The entries are to be output in full, word for word.

▶ [Data to process]
#####

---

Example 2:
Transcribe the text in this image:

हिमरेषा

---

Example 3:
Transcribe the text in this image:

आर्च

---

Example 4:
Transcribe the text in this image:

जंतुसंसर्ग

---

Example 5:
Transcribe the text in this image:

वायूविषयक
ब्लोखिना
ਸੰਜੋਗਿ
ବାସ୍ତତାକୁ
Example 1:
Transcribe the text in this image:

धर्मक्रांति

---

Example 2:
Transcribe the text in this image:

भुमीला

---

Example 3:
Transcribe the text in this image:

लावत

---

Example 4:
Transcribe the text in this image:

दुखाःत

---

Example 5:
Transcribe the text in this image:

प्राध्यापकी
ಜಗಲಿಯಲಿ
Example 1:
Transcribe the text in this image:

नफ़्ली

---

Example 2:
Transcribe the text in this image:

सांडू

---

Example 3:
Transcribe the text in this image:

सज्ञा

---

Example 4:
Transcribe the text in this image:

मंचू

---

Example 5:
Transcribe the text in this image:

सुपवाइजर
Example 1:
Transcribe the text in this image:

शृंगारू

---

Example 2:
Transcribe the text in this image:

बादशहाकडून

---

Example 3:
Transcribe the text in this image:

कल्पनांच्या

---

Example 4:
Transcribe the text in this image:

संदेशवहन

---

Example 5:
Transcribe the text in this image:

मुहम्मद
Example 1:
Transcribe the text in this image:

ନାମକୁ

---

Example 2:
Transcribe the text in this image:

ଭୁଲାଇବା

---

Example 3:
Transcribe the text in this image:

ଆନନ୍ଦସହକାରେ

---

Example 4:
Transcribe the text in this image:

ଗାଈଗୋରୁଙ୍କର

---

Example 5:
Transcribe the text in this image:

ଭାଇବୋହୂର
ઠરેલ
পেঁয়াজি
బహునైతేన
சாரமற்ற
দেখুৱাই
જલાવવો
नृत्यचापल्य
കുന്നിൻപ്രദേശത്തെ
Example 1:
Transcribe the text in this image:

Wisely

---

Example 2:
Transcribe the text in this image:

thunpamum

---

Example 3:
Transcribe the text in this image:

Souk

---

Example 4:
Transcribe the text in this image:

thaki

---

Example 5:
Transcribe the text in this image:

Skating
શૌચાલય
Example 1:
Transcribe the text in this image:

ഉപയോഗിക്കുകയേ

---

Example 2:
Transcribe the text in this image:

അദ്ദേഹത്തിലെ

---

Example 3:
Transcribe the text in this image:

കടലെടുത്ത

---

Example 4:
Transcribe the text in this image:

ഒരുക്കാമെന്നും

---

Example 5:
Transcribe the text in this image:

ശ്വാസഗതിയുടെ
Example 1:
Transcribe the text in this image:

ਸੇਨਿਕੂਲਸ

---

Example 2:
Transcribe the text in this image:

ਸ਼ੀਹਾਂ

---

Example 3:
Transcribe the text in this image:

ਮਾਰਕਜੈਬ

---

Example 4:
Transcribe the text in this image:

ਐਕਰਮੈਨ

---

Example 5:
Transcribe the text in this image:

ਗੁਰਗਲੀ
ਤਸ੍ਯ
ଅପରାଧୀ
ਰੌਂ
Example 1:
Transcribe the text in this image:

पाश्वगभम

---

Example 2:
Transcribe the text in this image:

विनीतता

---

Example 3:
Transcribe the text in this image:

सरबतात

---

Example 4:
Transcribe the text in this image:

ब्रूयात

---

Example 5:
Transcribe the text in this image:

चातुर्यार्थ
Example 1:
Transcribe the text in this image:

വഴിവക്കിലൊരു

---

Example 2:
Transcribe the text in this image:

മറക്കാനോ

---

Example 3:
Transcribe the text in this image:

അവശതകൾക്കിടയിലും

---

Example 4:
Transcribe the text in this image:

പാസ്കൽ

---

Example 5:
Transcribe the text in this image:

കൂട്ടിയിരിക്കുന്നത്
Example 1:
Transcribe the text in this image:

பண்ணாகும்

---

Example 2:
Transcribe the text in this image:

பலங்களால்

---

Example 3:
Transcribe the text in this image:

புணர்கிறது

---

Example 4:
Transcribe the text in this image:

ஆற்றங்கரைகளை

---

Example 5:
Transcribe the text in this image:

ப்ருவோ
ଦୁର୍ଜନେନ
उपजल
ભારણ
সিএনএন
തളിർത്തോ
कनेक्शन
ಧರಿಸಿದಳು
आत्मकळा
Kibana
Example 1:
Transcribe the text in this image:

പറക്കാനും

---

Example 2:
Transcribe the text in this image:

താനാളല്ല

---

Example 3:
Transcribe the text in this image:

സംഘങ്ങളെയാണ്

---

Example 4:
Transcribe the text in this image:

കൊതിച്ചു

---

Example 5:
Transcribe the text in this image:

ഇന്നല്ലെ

#####

▶ [Solution]
---

Example 2:
Transcribe the text in this image:

हिमरेषा

---

Example 3:
Transcribe the text in this image:

आर्च

---

Example 4:
Transcribe the text in this image:

जंतुसंसर्ग

---

Example 5:
Transcribe the text in this image:

वायूविषयक
ब्लोखिना
ਸੰਜੋਗਿ
ବାସ୍ତତାକୁ
Example 1:
Transcribe the text in this image:

धर्मक्रांति

---

Example 2:
Transcribe the text in this image:

भुमीला

---

Example 3:
Transcribe the text in this image:

लावत

---

Example 4:
Transcribe the text in this image:

दुखाःत

---

Example 5:
Transcribe the text in this image:

प्राध्यापकी
ಜಗಲಿಯಲಿ
Example 1:
Transcribe the text in this image:

नफ़्ली

---

Example 2:
Transcribe the text in this image:

सांडू

---

Example 3:
Transcribe the text in this image:

सज्ञा

---

Example 4:
Transcribe the text in this image:

मंचू

---

Example 5:
Transcribe the text in this image:

सुपवाइजर
Example 1:
Transcribe the text in this image:

शृंगारू

---

Example 2:
Transcribe the text in this image:

बादशहाकडून

---

Example 3:
Transcribe the text in this image:

कल्पनांच्या

---

Example 4:
Transcribe the text in this image:

संदेशवहन

---

Example 5:
Transcribe the text in this image:

मुहम्मद
Example 1:
Transcribe the text in this image:

ନାମକୁ

---

Example 2:
Transcribe the text in this image:

ଭୁଲାଇବା

---

Example 3:
Transcribe the text in this image:

ଆନନ୍ଦସହକାରେ

---

Example 4:
Transcribe the text in this image:

ଗାଈଗୋରୁଙ୍କର

---

Example 5:
Transcribe the text in this image:

ଭାଇବୋହୂର
ઠરેલ
পেঁয়াজি
బహునైతేన
சாரமற்ற
দেখুৱাই
જલાવવો
नृत्यचापल्य
കുന്നിൻപ്രദേശത്തെ
Example 1:
Transcribe the text in this image:

Wisely

---

Example 2:
Transcribe the text in this image:

thunpamum

---

Example 3:
Transcribe the text in this image:

Souk

---

Example 4:
Transcribe the text in this image:

thaki

---

Example 5:
Transcribe the text in this image:

Skating
શૌચાલય
Example 1:
Transcribe the text in this image:

ഉപയോഗിക്കുകയേ

---

Example 2:
Transcribe the text in this image:

അദ്ദേഹത്തിലെ

---

Example 3:
Transcribe the text in this image:

കടലെടുത്ത

---

Example 4:
Transcribe the text in this image:

ഒരുക്കാമെന്നും

---

Example 5:
Transcribe the text in this image:

ശ്വാസഗതിയുടെ
Example 1:
Transcribe the text in this image:

ਸੇਨਿਕੂਲਸ

---

Example 2:
Transcribe the text in this image:

ਸ਼ੀਹਾਂ

---

Example 3:
Transcribe the text in this image:

ਮਾਰਕਜੈਬ

---

Example 4:
Transcribe the text in this image:

ਐਕਰਮੈਨ

---

Example 5:
Transcribe the text in this image:

ਗੁਰਗਲੀ
ਤਸ੍ਯ
ଅପରାଧୀ
ਰੌਂ
Example 1:
Transcribe the text in this image:

पाश्वगभम

---

Example 2:
Transcribe the text in this image:

विनीतता

---

Example 3:
Transcribe the text in this image:

सरबतात

---

Example 4:
Transcribe the text in this image:

ब्रूयात

---

Example 5:
Transcribe the text in this image:

चातुर्यार्थ
Example 1:
Transcribe the text in this image:

വഴിവക്കിലൊരു

---

Example 2:
Transcribe the text in this image:

മറക്കാനോ

---

Example 3:
Transcribe the text in this image:

അവശതകൾക്കിടയിലും

---

Example 4:
Transcribe the text in this image:

പാസ്കൽ

---

Example 5:
Transcribe the text in this image:

കൂട്ടിയിരിക്കുന്നത്
Example 1:
Transcribe the text in this image:

பண்ணாகும்

---

Example 2:
Transcribe the text in this image:

பலங்களால்

---

Example 3:
Transcribe the text in this image:

புணர்கிறது

---

Example 4:
Transcribe the text in this image:

ஆற்றங்கரைகளை

---

Example 5:
Transcribe the text in this image:

ப்ருவோ
ଦୁର୍ଜନେନ
उपजल
ભારણ
সিএনএন
തളിർത്തോ
कनेक्शन
ಧರಿಸಿದಳು
आत्मकळा
Kibana
Example 1:
Transcribe the text in this image:

പറക്കാനും

---

Example 2:
Transcribe the text in this image:

താനാളല്ല

---

Example 3:
Transcribe the text in this image:

സംഘങ്ങളെയാണ്

---

Example 4:
Transcribe the text in this image:

കൊതിച്ചു

---

Example 5:
Transcribe the text in this image:

ഇന്നല്ലെ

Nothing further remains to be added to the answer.